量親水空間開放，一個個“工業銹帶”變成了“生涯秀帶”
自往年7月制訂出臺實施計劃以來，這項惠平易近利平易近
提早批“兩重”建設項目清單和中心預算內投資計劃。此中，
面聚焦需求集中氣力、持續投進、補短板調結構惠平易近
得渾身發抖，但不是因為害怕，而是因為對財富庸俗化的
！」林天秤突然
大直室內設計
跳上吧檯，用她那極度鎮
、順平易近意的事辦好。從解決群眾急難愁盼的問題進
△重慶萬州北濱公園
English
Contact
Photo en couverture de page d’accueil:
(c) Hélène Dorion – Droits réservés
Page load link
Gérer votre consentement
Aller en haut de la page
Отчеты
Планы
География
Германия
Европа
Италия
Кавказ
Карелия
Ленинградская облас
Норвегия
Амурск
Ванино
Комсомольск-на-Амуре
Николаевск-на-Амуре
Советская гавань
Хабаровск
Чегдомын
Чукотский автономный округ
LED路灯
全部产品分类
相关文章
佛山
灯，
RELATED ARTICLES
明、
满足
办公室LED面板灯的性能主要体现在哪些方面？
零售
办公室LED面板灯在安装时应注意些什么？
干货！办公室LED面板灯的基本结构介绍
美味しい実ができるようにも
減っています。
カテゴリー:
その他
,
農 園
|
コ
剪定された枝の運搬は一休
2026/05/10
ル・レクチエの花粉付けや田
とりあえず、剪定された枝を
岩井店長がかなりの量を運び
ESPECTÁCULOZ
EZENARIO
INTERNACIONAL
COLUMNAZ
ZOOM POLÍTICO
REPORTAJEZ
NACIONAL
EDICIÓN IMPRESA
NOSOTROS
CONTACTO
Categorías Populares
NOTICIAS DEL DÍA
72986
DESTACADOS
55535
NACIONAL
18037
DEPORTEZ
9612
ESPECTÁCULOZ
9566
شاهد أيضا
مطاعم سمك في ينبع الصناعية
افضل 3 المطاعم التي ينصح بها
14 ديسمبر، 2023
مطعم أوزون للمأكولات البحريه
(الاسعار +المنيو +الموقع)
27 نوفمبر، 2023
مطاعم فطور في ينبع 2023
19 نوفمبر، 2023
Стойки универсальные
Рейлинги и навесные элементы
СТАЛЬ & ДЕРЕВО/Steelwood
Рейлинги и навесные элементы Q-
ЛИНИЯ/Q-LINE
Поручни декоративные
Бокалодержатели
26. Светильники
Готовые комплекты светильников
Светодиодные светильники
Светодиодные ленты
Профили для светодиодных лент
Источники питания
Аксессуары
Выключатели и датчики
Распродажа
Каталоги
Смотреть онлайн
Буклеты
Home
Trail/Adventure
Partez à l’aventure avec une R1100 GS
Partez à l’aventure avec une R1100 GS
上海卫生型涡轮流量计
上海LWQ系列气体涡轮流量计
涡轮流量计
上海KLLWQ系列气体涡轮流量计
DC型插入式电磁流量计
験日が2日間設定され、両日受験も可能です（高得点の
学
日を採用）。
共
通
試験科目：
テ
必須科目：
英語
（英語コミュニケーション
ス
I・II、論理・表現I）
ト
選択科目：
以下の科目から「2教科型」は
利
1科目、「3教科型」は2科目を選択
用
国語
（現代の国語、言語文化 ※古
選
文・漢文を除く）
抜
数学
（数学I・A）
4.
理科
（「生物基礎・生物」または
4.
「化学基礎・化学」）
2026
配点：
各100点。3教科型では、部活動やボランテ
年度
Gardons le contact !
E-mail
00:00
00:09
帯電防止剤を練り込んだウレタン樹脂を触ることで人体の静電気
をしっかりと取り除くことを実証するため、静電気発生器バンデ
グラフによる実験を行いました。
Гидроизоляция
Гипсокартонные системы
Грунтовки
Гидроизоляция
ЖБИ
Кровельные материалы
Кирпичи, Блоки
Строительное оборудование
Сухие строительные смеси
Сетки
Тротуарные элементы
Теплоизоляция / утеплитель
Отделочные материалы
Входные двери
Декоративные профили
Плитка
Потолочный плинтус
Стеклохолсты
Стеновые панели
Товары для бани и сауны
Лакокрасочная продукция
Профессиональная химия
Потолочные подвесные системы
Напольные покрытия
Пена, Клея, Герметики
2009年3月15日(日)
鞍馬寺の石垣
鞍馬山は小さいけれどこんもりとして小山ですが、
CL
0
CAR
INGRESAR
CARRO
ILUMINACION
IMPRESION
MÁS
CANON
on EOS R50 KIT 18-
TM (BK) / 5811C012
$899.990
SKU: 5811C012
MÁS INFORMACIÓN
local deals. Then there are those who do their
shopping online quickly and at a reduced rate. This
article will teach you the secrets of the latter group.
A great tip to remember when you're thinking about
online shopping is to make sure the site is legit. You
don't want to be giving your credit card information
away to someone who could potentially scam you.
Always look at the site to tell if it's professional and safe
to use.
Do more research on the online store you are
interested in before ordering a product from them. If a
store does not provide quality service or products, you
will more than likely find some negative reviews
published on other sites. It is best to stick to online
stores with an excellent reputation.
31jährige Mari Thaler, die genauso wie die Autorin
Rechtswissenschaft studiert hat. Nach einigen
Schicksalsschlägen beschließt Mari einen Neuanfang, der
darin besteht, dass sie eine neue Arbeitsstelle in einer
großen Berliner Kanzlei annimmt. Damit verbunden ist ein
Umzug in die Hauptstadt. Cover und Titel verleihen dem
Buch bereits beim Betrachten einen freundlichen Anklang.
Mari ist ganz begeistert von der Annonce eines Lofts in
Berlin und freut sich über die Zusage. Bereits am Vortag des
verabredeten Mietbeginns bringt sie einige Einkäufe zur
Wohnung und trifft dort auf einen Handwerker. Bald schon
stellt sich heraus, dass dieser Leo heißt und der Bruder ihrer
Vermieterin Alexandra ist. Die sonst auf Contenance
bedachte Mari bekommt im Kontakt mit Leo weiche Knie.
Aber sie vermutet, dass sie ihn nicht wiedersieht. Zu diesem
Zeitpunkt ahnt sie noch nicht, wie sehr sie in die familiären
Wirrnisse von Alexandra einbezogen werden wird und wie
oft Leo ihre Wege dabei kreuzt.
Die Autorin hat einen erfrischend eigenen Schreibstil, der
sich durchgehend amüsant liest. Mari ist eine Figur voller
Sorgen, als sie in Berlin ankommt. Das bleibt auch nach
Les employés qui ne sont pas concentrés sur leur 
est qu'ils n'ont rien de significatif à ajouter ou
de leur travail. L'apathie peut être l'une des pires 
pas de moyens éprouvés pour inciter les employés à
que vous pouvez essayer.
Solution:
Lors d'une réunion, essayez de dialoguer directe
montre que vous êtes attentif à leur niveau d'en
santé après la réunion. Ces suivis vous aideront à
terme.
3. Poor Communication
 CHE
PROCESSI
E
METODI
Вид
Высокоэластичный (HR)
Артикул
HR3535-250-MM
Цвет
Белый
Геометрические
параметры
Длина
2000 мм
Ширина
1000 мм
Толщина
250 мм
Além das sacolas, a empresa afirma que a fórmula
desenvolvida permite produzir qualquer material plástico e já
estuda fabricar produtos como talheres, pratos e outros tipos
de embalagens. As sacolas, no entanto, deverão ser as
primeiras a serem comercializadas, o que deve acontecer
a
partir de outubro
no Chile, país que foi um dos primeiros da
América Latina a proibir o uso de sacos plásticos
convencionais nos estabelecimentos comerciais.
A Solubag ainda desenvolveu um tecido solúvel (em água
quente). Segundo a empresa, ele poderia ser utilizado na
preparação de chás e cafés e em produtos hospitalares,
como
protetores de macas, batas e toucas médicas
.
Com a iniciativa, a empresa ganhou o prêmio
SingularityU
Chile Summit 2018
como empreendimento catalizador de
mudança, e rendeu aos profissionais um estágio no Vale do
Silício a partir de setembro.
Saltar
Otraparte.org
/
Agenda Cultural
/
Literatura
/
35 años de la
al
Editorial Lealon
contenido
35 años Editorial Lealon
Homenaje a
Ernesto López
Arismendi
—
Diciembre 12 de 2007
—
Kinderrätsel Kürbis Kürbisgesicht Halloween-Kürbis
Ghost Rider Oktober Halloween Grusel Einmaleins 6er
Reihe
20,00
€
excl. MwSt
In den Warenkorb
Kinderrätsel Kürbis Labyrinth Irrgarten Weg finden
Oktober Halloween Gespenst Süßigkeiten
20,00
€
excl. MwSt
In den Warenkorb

● **What you are asked to do**: Write out the lines of the rows from the very first one down through the line that contains "Trail/Adventure", including that line, keeping each one unchanged.

● **Your response**:
量親水空間開放，一個個“工業銹帶”變成了“生涯秀帶”
自往年7月制訂出臺實施計劃以來，這項惠平易近利平易近
提早批“兩重”建設項目清單和中心預算內投資計劃。此中，
面聚焦需求集中氣力、持續投進、補短板調結構惠平易近
得渾身發抖，但不是因為害怕，而是因為對財富庸俗化的
！」林天秤突然
大直室內設計
跳上吧檯，用她那極度鎮
、順平易近意的事辦好。從解決群眾急難愁盼的問題進
△重慶萬州北濱公園
English
Contact
Photo en couverture de page d’accueil:
(c) Hélène Dorion – Droits réservés
Page load link
Gérer votre consentement
Aller en haut de la page
Отчеты
Планы
География
Германия
Европа
Италия
Кавказ
Карелия
Ленинградская облас
Норвегия
Амурск
Ванино
Комсомольск-на-Амуре
Николаевск-на-Амуре
Советская гавань
Хабаровск
Чегдомын
Чукотский автономный округ
LED路灯
全部产品分类
相关文章
佛山
灯，
RELATED ARTICLES
明、
满足
办公室LED面板灯的性能主要体现在哪些方面？
零售
办公室LED面板灯在安装时应注意些什么？
干货！办公室LED面板灯的基本结构介绍
美味しい実ができるようにも
減っています。
カテゴリー:
その他
,
農 園
|
コ
剪定された枝の運搬は一休
2026/05/10
ル・レクチエの花粉付けや田
とりあえず、剪定された枝を
岩井店長がかなりの量を運び
ESPECTÁCULOZ
EZENARIO
INTERNACIONAL
COLUMNAZ
ZOOM POLÍTICO
REPORTAJEZ
NACIONAL
EDICIÓN IMPRESA
NOSOTROS
CONTACTO
Categorías Populares
NOTICIAS DEL DÍA
72986
DESTACADOS
55535
NACIONAL
18037
DEPORTEZ
9612
ESPECTÁCULOZ
9566
شاهد أيضا
مطاعم سمك في ينبع الصناعية
افضل 3 المطاعم التي ينصح بها
14 ديسمبر، 2023
مطعم أوزون للمأكولات البحريه
(الاسعار +المنيو +الموقع)
27 نوفمبر، 2023
مطاعم فطور في ينبع 2023
19 نوفمبر، 2023
Стойки универсальные
Рейлинги и навесные элементы
СТАЛЬ & ДЕРЕВО/Steelwood
Рейлинги и навесные элементы Q-
ЛИНИЯ/Q-LINE
Поручни декоративные
Бокалодержатели
26. Светильники
Готовые комплекты светильников
Светодиодные светильники
Светодиодные ленты
Профили для светодиодных лент
Источники питания
Аксессуары
Выключатели и датчики
Распродажа
Каталоги
Смотреть онлайн
Буклеты
Home
Trail/Adventure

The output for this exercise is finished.